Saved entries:
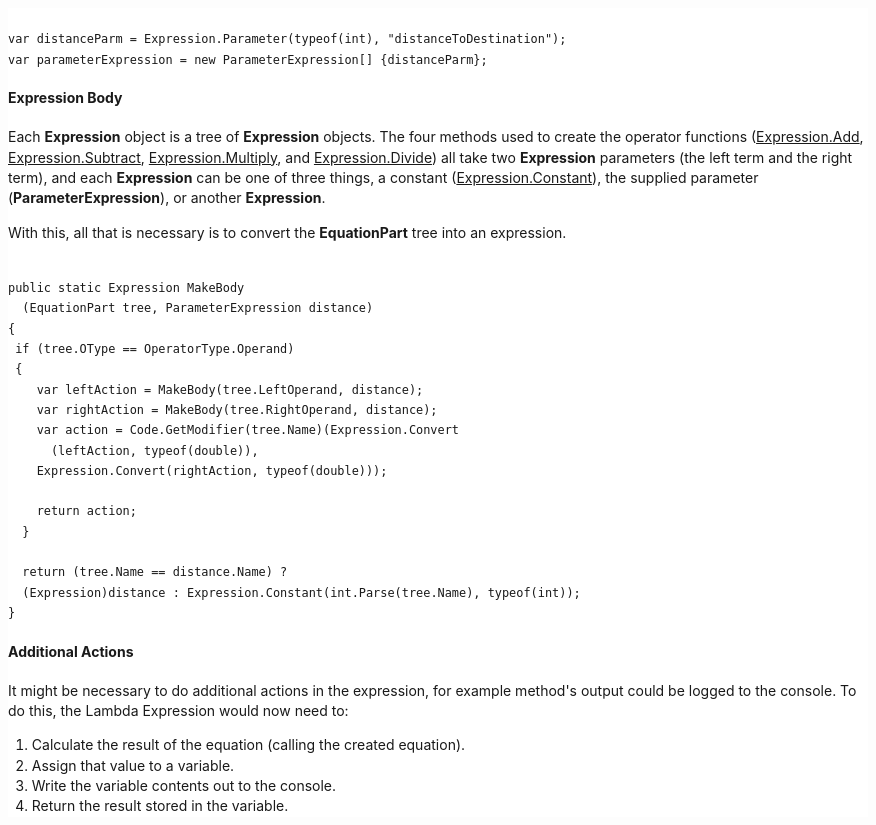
 ```

var distanceParm = Expression.Parameter(typeof(int), "distanceToDestination");
var parameterExpression = new ParameterExpression[] {distanceParm};

```


<h4>Expression Body</h4>
Each <strong>Expression</strong> object is a tree of <strong>Expression</strong> objects.  The four  methods used to create the operator functions (<a href="https://msdn.microsoft.com/en-us/library/bb354402(v=vs.110).aspx" target="_blank">Expression.Add</a>, <a href="https://msdn.microsoft.com/en-us/library/bb357532(v=vs.110).aspx" target="_blank">Expression.Subtract</a>, <a href="https://msdn.microsoft.com/en-us/library/system.linq.expressions.expression.multiply(v=vs.110).aspx" target="_blank">Expression.Multiply</a>, and <a href="https://msdn.microsoft.com/en-us/library/bb358569(v=vs.110).aspx" target="_blank">Expression.Divide</a>) all take two <strong>Expression</strong> parameters (the left term and the right term), and each <strong>Expression</strong> can be one of three things, a constant (<a href="https://msdn.microsoft.com/en-us/library/system.linq.expressions.expression.constant(v=vs.110).aspx" target="_blank">Expression.Constant</a>), the supplied parameter (<strong>ParameterExpression</strong>), or another <strong>Expression</strong>.  

With this, all that is necessary is to convert the <strong>EquationPart</strong> tree into an expression. 

```

public static Expression MakeBody
  (EquationPart tree, ParameterExpression distance)
{
 if (tree.OType == OperatorType.Operand)
 {
    var leftAction = MakeBody(tree.LeftOperand, distance);
    var rightAction = MakeBody(tree.RightOperand, distance);
    var action = Code.GetModifier(tree.Name)(Expression.Convert
      (leftAction, typeof(double)), 
    Expression.Convert(rightAction, typeof(double)));

    return action;
  }

  return (tree.Name == distance.Name) ? 
  (Expression)distance : Expression.Constant(int.Parse(tree.Name), typeof(int));
}

```


<h4>Additional Actions</h4>
It might be necessary to do additional actions in the expression, for example method's output could be logged to the console.  To do this, the Lambda Expression would now need to:

1.  Calculate the result of the equation (calling the created equation).
2.  Assign that value to a variable.
3.  Write the variable contents out to the console. 
4.  Return the result stored in the variable.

What this task involves: Retrieve all lines from the data that contain the string "MakeBody".

Result of this task:
public static Expression MakeBody
    var leftAction = MakeBody(tree.LeftOperand, distance);
    var rightAction = MakeBody(tree.RightOperand, distance);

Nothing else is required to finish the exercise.